Traditionally manufacturers have utilized phone calls, and long extensive interviews after a trial has completed to gather staff satisfaction data and feedback. This process has proven cumbersome for manufacturer study teams and site staff who are anxious to move on to their next trial.
Going forward, manufacturers must implement consistent and pervasive capabilities to measure clinical trial staff preparedness and satisfaction. Doing so will lay the groundwork for increasingly constructive conversations between trial staff and manufacturer study teams. What does this look like when deployed in a real-world setting?
For example, Lifelink Systems recently launched site staff satisfaction capabilities for a major pharmaceutical manufacturer for a large Phase III trial with 30+ sites both inside and outside of the United States. The solution, which was integrated into the Clinical Trial Management System (CTMS), engaged hundreds of site staff with low-friction, automated conversations on a monthly basis.

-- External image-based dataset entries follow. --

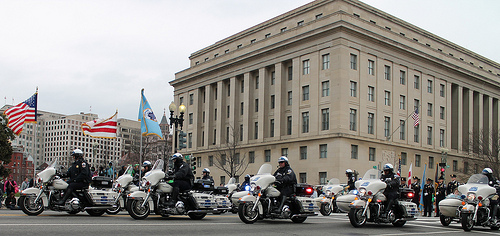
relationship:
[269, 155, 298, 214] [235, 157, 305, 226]
police on motorcycle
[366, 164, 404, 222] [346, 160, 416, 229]
police officer on motorcycle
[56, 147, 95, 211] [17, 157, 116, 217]
officer riding motorcycle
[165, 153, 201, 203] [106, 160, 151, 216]
officer riding motorcylce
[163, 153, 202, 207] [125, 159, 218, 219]
officer on motorcycle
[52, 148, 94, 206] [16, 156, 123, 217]
officer on motorcycle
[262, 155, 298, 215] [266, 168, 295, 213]
police wearing outfit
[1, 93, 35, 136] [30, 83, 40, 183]
flag on pole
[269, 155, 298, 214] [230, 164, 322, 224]
police riding their motorcycle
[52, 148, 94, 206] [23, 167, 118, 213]
officer on motorcycle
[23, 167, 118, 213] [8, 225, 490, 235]
motorcycle on road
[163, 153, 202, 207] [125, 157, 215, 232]
officer on motorcycle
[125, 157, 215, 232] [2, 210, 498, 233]
motorcycle on road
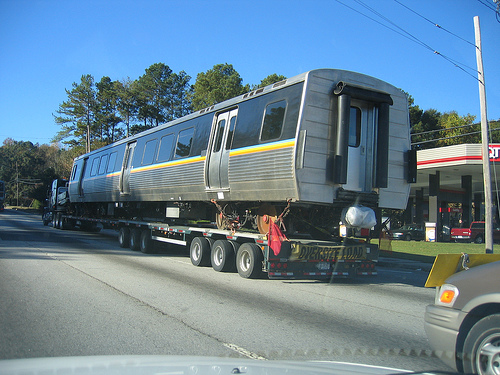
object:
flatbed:
[59, 215, 378, 246]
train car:
[67, 68, 416, 210]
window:
[262, 101, 287, 141]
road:
[0, 208, 455, 374]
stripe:
[230, 138, 296, 151]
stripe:
[229, 141, 295, 156]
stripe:
[417, 156, 482, 166]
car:
[42, 68, 417, 279]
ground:
[0, 209, 500, 354]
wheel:
[140, 229, 155, 253]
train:
[67, 68, 416, 233]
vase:
[190, 237, 215, 267]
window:
[91, 158, 100, 177]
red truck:
[450, 220, 499, 244]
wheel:
[63, 218, 71, 230]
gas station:
[384, 143, 500, 242]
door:
[343, 97, 375, 192]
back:
[285, 69, 334, 191]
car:
[423, 260, 500, 374]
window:
[348, 107, 361, 146]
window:
[175, 127, 195, 157]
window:
[225, 116, 236, 150]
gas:
[439, 208, 462, 241]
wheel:
[55, 217, 60, 229]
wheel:
[128, 228, 142, 251]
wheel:
[236, 243, 268, 279]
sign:
[289, 243, 367, 260]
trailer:
[60, 68, 417, 279]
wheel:
[118, 227, 130, 248]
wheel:
[211, 239, 241, 272]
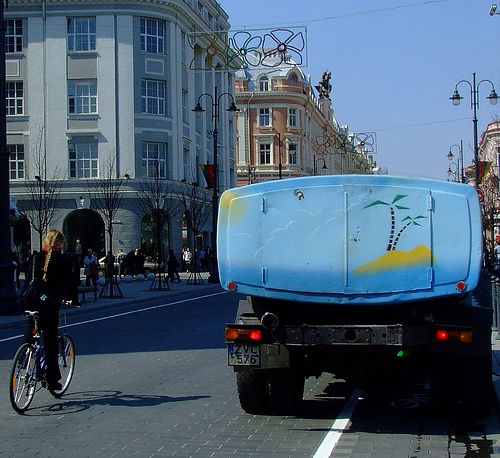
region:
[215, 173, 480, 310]
back of a blue truck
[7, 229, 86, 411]
a woman on a bike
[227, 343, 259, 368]
license plate on a truck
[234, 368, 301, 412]
rear wheels on a truck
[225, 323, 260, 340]
tail light of a truck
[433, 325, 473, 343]
tail light of a truck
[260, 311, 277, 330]
exhaust on a truck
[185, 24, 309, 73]
a banner with flowers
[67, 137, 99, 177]
a window on a building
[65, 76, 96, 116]
a window on a building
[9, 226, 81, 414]
a girl is riding a bike on the street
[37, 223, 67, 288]
the girl has blonde hair in a braid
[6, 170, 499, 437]
the bike rider is passing a truck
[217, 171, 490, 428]
the truck has its brake lights on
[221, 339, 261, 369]
the tag on the truck is black and white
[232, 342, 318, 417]
the truck has dual tires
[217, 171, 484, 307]
the back of the truck is blue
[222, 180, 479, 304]
an island scene is painted on the truck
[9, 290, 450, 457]
the street has gray pavers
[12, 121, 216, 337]
bare trees are in protective base cages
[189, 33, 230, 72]
yellow flower on sign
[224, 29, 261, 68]
blue flower on sign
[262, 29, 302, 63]
red flower on sign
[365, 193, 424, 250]
palm trees on truck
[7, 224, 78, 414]
girl on a bike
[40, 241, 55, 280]
girl has pony tale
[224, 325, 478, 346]
break lights are red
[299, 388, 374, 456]
line on road is white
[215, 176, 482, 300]
back of truck is blue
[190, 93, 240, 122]
street lights are off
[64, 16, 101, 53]
White window on building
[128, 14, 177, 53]
White window on building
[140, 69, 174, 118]
White window on building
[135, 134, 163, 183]
White window on building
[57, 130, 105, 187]
White window on building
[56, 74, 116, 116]
White window on building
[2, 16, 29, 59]
White window on building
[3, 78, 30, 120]
White window on building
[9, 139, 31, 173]
White window on building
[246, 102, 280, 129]
White window on building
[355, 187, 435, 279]
sand and palms painted on rear of truck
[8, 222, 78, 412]
girl on bicycle rides past the truck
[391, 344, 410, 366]
green rear light on truck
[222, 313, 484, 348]
rear lights are glowing red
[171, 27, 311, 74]
flowers that will light up at night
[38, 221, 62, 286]
long blond braid on black coat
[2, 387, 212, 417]
shadow on the street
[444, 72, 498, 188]
street lights with two lamps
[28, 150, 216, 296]
young trees along the street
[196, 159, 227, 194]
banner on the light post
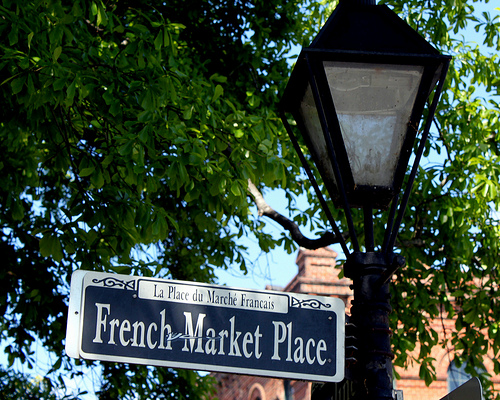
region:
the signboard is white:
[92, 268, 340, 388]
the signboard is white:
[112, 281, 262, 373]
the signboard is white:
[87, 188, 388, 382]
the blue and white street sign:
[59, 265, 362, 383]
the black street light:
[277, 7, 461, 398]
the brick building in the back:
[164, 237, 498, 397]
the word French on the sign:
[86, 296, 167, 351]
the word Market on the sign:
[180, 305, 260, 360]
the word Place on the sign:
[265, 315, 328, 365]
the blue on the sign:
[302, 310, 324, 333]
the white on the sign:
[140, 284, 153, 297]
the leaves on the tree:
[26, 133, 185, 235]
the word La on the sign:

Each site staff interaction assessed their experience in working on the study, how well staff felt they communicated with manufacturers, and how well staff felt they communicated with the contract research organization working on the study. Each assessment took staff just over a minute to complete, leading to far higher completion rates and engagement than traditional phone interview or survey mechanisms. Sites with staff who self-reported low satisfaction, preparedness, or confidence were escalated to study teams in real-time for further discussion.
This is what the future of manufacturer-site partnerships can look like: sites can escalate potential study issues in real time. The manufacturer that Lifelink Systems worked with has seen a 90% acceleration in site feedback cycles.
Measuring what matters can enable manufacturers and trial staff to collaborate more effectively, improving relationships and accelerating therapy speed to market.